I finally pass out.  I dream that Bristol Palin is getting married next week.  The groom is Larry King.  Turns out, he was available again.

(Copyright 2008 by Ruth Pennebaker)

4 comments… add one
  • Well while your mind is racing, your fingers are flying over the keyboard and we get to enjoy the result!

    All so true and funny.

    I wonder…staring at Larry King, why all those old guys choose the same hair dye color.
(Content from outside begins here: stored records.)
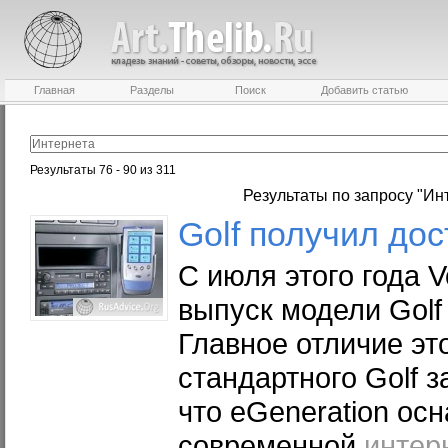
Главная
Разделы
Поиск
Добавить статью
Результаты 76 - 90 из 311
Результаты по запросу "Ин
Golf получил дос
С июля этого года 
выпуск модели Golf 
Главное отличие эт
стандартного Golf з
что eGeneration ос
современной
интер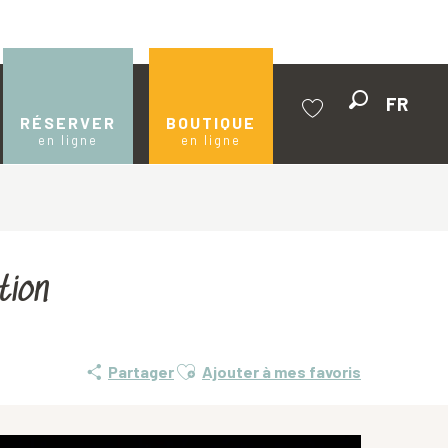
FR
Recherche
RÉSERVER
BOUTIQUE
en ligne
en ligne
Voir les favoris
tion
Ajouter aux favoris
Partager
Ajouter à mes favoris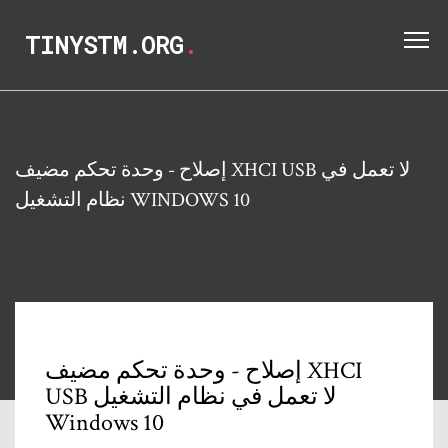
TINYSTM.ORG
.
إصلاح - وحدة تحكم مضيف XHCI USB لا تعمل في
نظام التشغيل WINDOWS 10
إصلاح - وحدة تحكم مضيف XHCI
USB لا تعمل في نظام التشغيل
Windows 10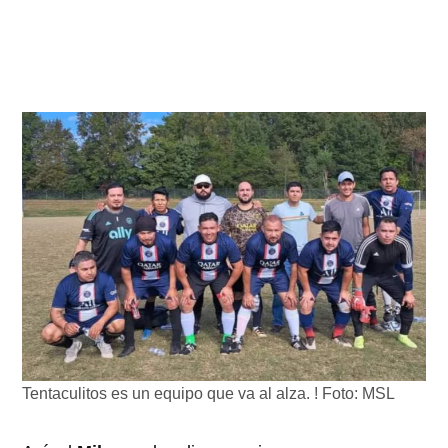
Tentaculitos es un equipo que va al alza. ! Foto: MSL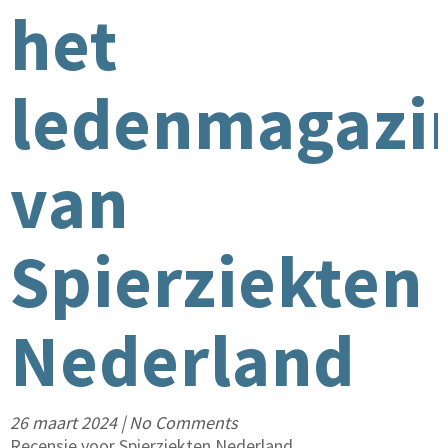
het
ledenmagazi
van
Spierziekten
Nederland
26 maart 2024
|
No Comments
Recensie voor Spierziekten Nederland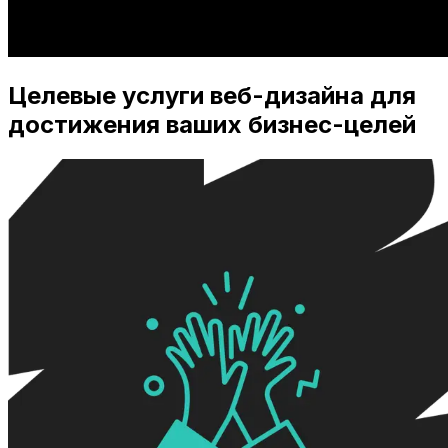
Целевые услуги веб-дизайна для
достижения ваших бизнес-целей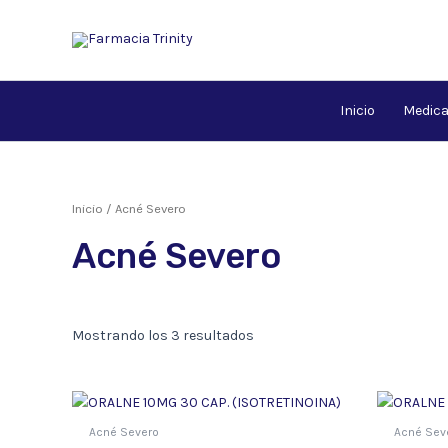
Ir
al
contenido
Inicio
Medic
Inicio
/ Acné Severo
Acné Severo
Mostrando los 3 resultados
Acné Severo
Acné Sev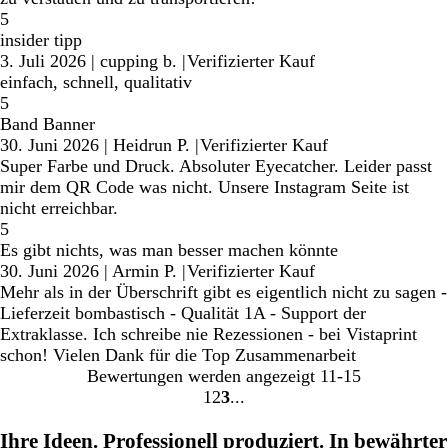
5
insider tipp
3. Juli 2026
|
cupping b.
|
Verifizierter Kauf
einfach, schnell, qualitativ
5
Band Banner
30. Juni 2026
|
Heidrun P.
|
Verifizierter Kauf
Super Farbe und Druck. Absoluter Eyecatcher. Leider passt
mir dem QR Code was nicht. Unsere Instagram Seite ist
nicht erreichbar.
5
Es gibt nichts, was man besser machen könnte
30. Juni 2026
|
Armin P.
|
Verifizierter Kauf
Mehr als in der Überschrift gibt es eigentlich nicht zu sagen -
Lieferzeit bombastisch - Qualität 1A - Support der
Extraklasse. Ich schreibe nie Rezessionen - bei Vistaprint
schon! Vielen Dank für die Top Zusammenarbeit
Bewertungen werden angezeigt
11-15
1
2
3
Gehe
Gehe
Gehe
zu
zu
zu
Ihre Ideen. Professionell produziert. In bewährter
It’s always got that orangy hue.

  • So funny!!  I am a hopeless paranoid/neurotic, so the news always gets me in a tailspin.  I guess our internet society and instant access to the news is a two edged sword.  It’s good to be informed, but knowing sometimes makes me even crazier than I already am.         

  • JCK – You are so right, about that orange-hued hair dye.  Lou Dobbs was also sporting it at some point in the recent past.  And the comb-over, always popular!  You know, where a balding man takes one looooooooooong wisp of remaining hair and combs it sideways across the vast expanse of his baldness?  I don’t think the comb-over fellows see the same thing when they look in the mirror that we see.

    Ruth – I’m glad someone besides me has noticed Palin’s voice.  You’re right, grating doesn’t do it justice.  I’m not sure what adjective would.  I can’t take this woman in short news snippets; how would I live through four years of it?  Earplugs?  Stop watching TV?  Return to Canada?

    I blogged about Palin yesterday – http://www.pajamadeen.com/politics/sarah-palin-depicted-nude-in-chicago-bar – some Chicago bar owner thinks she’s _sexy_ and painted her (poorly) in the nude.  I asked my husband if he finds Palin attractive.  His answer included some comments about a “castrating bitch.”  Which was sort of reassuring to hear.

  • ruthpennebaker Link

    You’re lucky, Cathy.  The men I know all think Palin is hot.  Or, anyway, they tell me that, knowing it will drive me nuts.  It works, dammit.